AI Agent Framework
A software library that provides the scaffolding for building AI agents—including tool use, memory management, planning loops, and orchestration. Frameworks abstract away low-level LLM interactions so developers can focus on business logic: the framework handles the observe-think-act loop while you define which tools the agent can call and what guardrails apply. Under the hood they reduce to three execution models — Graph-Based Orchestration (you draw the control flow, e.g. LangGraph), role-based crews (you define roles and a coordinator orchestrates, e.g. CrewAI), and handoff (agents pass control to each other, e.g. the OpenAI Agents SDK). The 2026 field consolidated around five production choices: LangGraph, CrewAI, the OpenAI Agents SDK, Google ADK, and the Microsoft Agent Framework (the GA'd merger of AutoGen and Semantic Kernel). Pick by the shape of your workload and your model/cloud commitments, not by popularity — and remember you may not need a framework at all for a single agent with a couple of tools.
Frequently asked questions
- Which AI agent framework should I choose in 2026?

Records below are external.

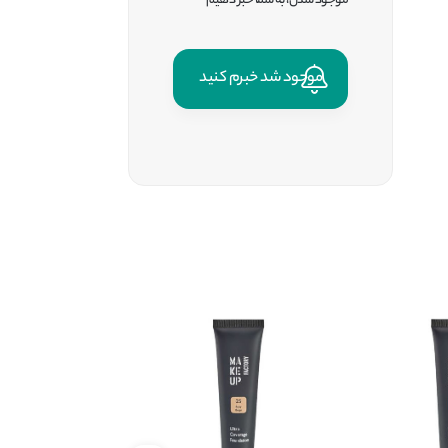
موجود شدن، به شما خبر دهیم
موجود شد خبرم کنید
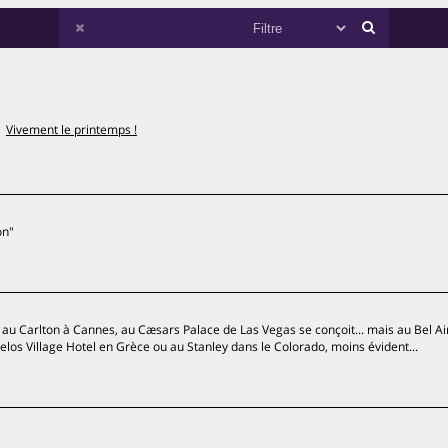
!
Vivement le printemps !
on"
au Carlton à Cannes, au Cæsars Palace de Las Vegas se conçoit... mais au Bel Air
pelos Village Hotel en Grèce ou au Stanley dans le Colorado, moins évident...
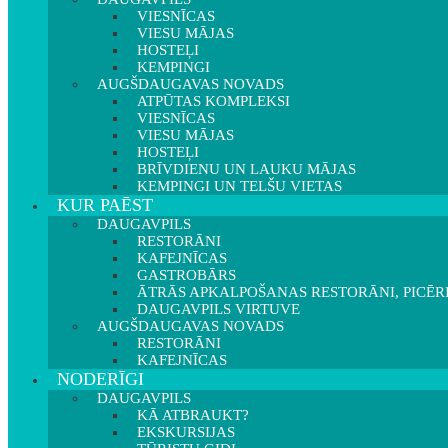
VIESNĪCAS
VIESU MĀJAS
HOSTEĻI
KEMPINGI
AUGŠDAUGAVAS NOVADS
ATPŪTAS KOMPLEKSI
VIESNĪCAS
VIESU MĀJAS
HOSTEĻI
BRĪVDIENU UN LAUKU MĀJAS
KEMPINGI UN TELŠU VIETAS
KUR PAĒST
DAUGAVPILS
RESTORĀNI
KAFEJNĪCAS
GASTROBĀRS
ĀTRĀS APKALPOŠANAS RESTORĀNI, PICĒR
DAUGAVPILS VIRTUVE
AUGŠDAUGAVAS NOVADS
RESTORĀNI
KAFEJNĪCAS
NODERĪGI
DAUGAVPILS
KĀ ATBRAUKT?
EKSKURSIJAS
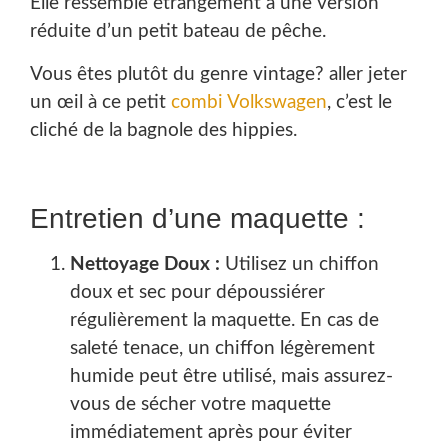
Elle ressemble étrangement à une version
réduite d’un petit bateau de pêche.
Vous êtes plutôt du genre vintage? aller jeter
un œil à ce petit
combi Volkswagen
, c’est le
cliché de la bagnole des hippies.
Entretien d’une maquette :
Nettoyage Doux :
Utilisez un chiffon
doux et sec pour dépoussiérer
régulièrement la maquette. En cas de
saleté tenace, un chiffon légèrement
humide peut être utilisé, mais assurez-
vous de sécher votre maquette
immédiatement après pour éviter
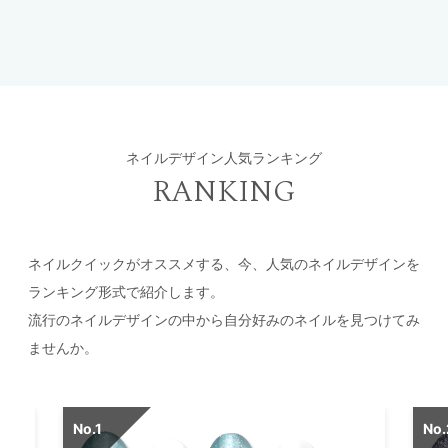
ネイルデザイン人気ランキング
RANKING
ネイルクイックがオススメする、今、人気のネイルデザインを
ランキング形式で紹介します。
流行のネイルデザインの中から自分好みのネイルを見つけてみ
ませんか。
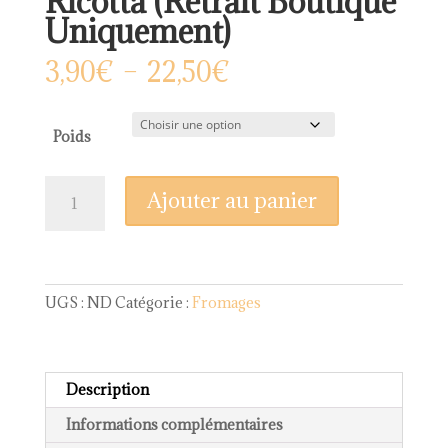
Ricotta (Retrait Boutique
Uniquement)
Plage
3,90
€
–
22,50
€
de
prix :
3,90€
Poids
à
22,50€
quantité
Ajouter au panier
de
Ricotta
(Retrait
Boutique
Uniquement)
UGS :
ND
Catégorie :
Fromages
Description
Informations complémentaires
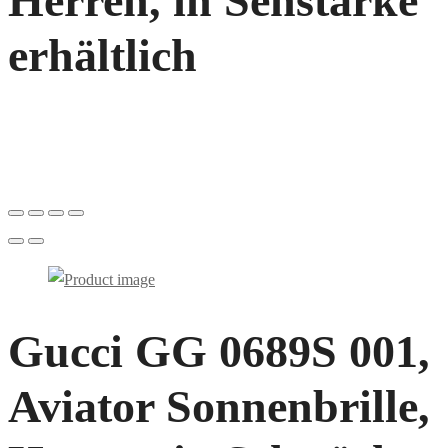
Herren, in Sehstärke
erhältlich
Gucci GG 0689S 001,
Aviator Sonnenbrille,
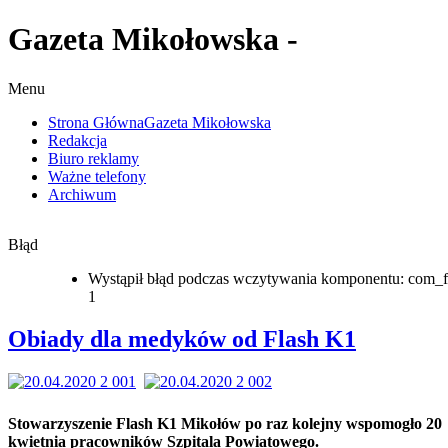
Gazeta Mikołowska -
Menu
Strona Główna
Gazeta Mikołowska
Redakcja
Biuro reklamy
Ważne telefony
Archiwum
Błąd
Wystąpił błąd podczas wczytywania komponentu: com_f
1
Obiady dla medyków od Flash K1
Stowarzyszenie Flash K1 Mikołów po raz kolejny wspomogło 20
kwietnia pracowników Szpitala Powiatowego.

- Match the framework's execution model to your workload. LangGraph for auditable, durable, Human-in-the-Loop (HITL) production workflows; CrewAI's role-based crews for the fastest prototype of a multi-agent team; the OpenAI Agents SDK for low-friction GPT-centric agents; Google ADK for Gemini/Vertex and multimodal; the Microsoft Agent Framework for Azure/.NET (and as the AutoGen successor). Because tools ride on MCP and agents interoperate over A2A, the choice is largely reversible.